Picasso, talking about art, said there were no new ideas, no evolution from bad towards better, but that it always exists in the present, and that only the context of ideas change and the way of expressing them. Apply this way of framing to religions and we can see that there is no such thing as more evolved, higher religious ideas, just people through time expressing universal thoughts within the conditions of their present moment and using the ideas from the past as building blocks in new contexts. The Animist in his jungle clearing has a set of beliefs that work for him, the Zen master in a monastery in Japan is not superior but just well adapted to his culture, the Christian or Jew or Islamist has a set of ideas that enrich a certain cultural context. They are not in competition for first place or more 'true', but are adaptive to their culture at the present moment. Religious ideas can have a 'useful' element; - they perform a transformative function for the present. They explain our lives.
Back in Galileo’s day in Renaissance Italy, it was possible to have an unsystematic set of ideas, one could look at the universe and see that the earth was not the centre of everything after all and yet believe in many aspects of religion. Over time though, that new 'scientific' perspective has lead us to try to have one comprehensive world view. If one is true, then the other cannot be so. We live in a conceptual straight jacket within one suite of related ideas or another.

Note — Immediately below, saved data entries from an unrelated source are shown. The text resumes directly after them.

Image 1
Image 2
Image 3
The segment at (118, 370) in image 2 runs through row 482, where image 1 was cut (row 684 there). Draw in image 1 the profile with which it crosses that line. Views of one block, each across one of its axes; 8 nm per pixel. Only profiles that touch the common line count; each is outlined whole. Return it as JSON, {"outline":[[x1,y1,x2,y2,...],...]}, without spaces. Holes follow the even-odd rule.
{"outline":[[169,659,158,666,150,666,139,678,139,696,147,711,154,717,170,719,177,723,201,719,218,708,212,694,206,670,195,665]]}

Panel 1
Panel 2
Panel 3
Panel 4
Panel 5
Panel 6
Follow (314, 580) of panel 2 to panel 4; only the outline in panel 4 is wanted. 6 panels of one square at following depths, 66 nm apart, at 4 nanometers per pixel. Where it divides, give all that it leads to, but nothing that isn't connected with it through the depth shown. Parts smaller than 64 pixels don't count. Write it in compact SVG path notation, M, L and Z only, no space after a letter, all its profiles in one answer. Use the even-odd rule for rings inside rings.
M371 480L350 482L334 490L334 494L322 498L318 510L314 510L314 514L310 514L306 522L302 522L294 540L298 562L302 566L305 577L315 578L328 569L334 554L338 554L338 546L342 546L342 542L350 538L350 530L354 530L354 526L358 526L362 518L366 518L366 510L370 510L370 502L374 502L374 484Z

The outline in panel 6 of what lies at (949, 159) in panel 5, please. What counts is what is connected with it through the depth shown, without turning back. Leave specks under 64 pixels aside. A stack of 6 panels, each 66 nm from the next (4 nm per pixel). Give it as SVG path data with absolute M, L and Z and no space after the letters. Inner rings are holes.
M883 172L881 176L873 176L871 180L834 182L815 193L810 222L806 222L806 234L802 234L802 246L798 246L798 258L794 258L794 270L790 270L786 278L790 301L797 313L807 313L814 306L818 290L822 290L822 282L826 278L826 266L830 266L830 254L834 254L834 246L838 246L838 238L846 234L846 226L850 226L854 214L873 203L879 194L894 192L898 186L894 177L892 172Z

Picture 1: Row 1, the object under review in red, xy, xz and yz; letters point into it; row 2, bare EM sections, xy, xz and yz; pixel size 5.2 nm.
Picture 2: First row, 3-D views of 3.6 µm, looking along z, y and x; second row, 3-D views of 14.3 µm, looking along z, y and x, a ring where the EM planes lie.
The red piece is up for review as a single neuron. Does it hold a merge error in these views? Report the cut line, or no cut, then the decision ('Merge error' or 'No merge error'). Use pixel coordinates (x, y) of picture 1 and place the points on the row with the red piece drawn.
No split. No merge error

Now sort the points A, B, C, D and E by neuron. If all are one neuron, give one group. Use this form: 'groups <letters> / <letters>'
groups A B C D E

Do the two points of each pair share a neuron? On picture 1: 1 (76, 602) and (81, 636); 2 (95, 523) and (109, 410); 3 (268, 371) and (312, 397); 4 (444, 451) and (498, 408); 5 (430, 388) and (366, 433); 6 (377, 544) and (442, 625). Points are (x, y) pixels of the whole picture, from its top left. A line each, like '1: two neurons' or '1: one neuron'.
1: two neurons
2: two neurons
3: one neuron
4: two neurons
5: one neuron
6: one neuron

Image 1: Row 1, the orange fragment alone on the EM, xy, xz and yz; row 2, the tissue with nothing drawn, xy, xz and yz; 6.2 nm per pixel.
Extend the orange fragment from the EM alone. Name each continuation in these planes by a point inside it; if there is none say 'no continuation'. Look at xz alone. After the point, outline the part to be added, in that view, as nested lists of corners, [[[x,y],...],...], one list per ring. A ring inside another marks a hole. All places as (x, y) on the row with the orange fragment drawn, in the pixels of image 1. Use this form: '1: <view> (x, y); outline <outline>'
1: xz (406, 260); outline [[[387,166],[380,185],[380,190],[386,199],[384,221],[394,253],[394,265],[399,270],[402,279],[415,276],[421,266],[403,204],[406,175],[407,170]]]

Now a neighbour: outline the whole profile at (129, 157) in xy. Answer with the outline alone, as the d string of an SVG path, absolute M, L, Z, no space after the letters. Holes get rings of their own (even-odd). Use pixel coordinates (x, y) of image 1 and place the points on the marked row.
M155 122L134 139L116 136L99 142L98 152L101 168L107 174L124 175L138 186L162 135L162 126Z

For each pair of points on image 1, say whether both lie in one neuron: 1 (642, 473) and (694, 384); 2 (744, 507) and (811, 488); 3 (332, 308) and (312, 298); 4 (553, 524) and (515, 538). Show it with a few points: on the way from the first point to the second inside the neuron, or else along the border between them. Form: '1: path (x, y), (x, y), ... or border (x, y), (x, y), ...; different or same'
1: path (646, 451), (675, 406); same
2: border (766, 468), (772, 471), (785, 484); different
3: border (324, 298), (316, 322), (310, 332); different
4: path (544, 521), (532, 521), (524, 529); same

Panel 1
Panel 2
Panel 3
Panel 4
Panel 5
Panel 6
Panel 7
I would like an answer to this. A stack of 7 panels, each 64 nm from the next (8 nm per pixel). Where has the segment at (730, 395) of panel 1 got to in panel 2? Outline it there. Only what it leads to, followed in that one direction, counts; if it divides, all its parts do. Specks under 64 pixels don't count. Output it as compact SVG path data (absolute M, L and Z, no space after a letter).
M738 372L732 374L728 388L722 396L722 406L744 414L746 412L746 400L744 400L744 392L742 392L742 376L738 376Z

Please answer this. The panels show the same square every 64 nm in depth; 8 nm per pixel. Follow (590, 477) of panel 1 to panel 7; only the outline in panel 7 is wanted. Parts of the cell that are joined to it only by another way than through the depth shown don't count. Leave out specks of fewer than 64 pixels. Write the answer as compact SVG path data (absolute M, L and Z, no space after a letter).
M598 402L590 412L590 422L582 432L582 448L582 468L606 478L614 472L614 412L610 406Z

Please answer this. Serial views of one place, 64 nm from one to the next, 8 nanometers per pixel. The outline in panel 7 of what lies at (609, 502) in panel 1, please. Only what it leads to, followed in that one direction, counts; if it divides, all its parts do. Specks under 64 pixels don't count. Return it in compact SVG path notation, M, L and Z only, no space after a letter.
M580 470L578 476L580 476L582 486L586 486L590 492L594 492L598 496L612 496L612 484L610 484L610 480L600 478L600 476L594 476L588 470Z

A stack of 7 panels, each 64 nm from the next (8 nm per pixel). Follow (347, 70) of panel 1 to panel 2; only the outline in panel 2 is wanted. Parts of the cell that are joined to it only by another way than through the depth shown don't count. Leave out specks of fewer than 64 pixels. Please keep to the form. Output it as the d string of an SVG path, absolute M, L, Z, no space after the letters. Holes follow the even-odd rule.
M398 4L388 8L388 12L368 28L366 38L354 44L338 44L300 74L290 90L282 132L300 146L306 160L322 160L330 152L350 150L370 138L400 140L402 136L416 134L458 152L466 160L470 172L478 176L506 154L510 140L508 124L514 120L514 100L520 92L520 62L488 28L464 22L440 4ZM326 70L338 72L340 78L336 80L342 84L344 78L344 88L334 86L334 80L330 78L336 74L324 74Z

A perspective I found in Joseph Campbell's book, 'Transformations of Myth through Time' was illuminating: the Buddhist concept of the Idam , a deity that an individual has chosen. It has no existence, it is a picture, a concept, and has life only insomuch as I make it the guide for my own life. So, if I choose an aspect of Jesus, or the Buddha, or Moses or Thor or Thunderbird and make the ideas resident in that to be my life's guide I will have accomplished Jung's idea that there is a useful psychological aspect to belief, but I can also admit a rational understanding; it is possible to live within a 'rational' mind set and yet to access religious ideas.
I choose my 'Idam', I exemplify those principles over the span of my life and thereby give them consciousness. I am making meaning, not taking, receiving or rejecting it. I am participating in that long tradition of reconstructing perennial ideas in the context of my time. My beliefs are my art and my art is my life.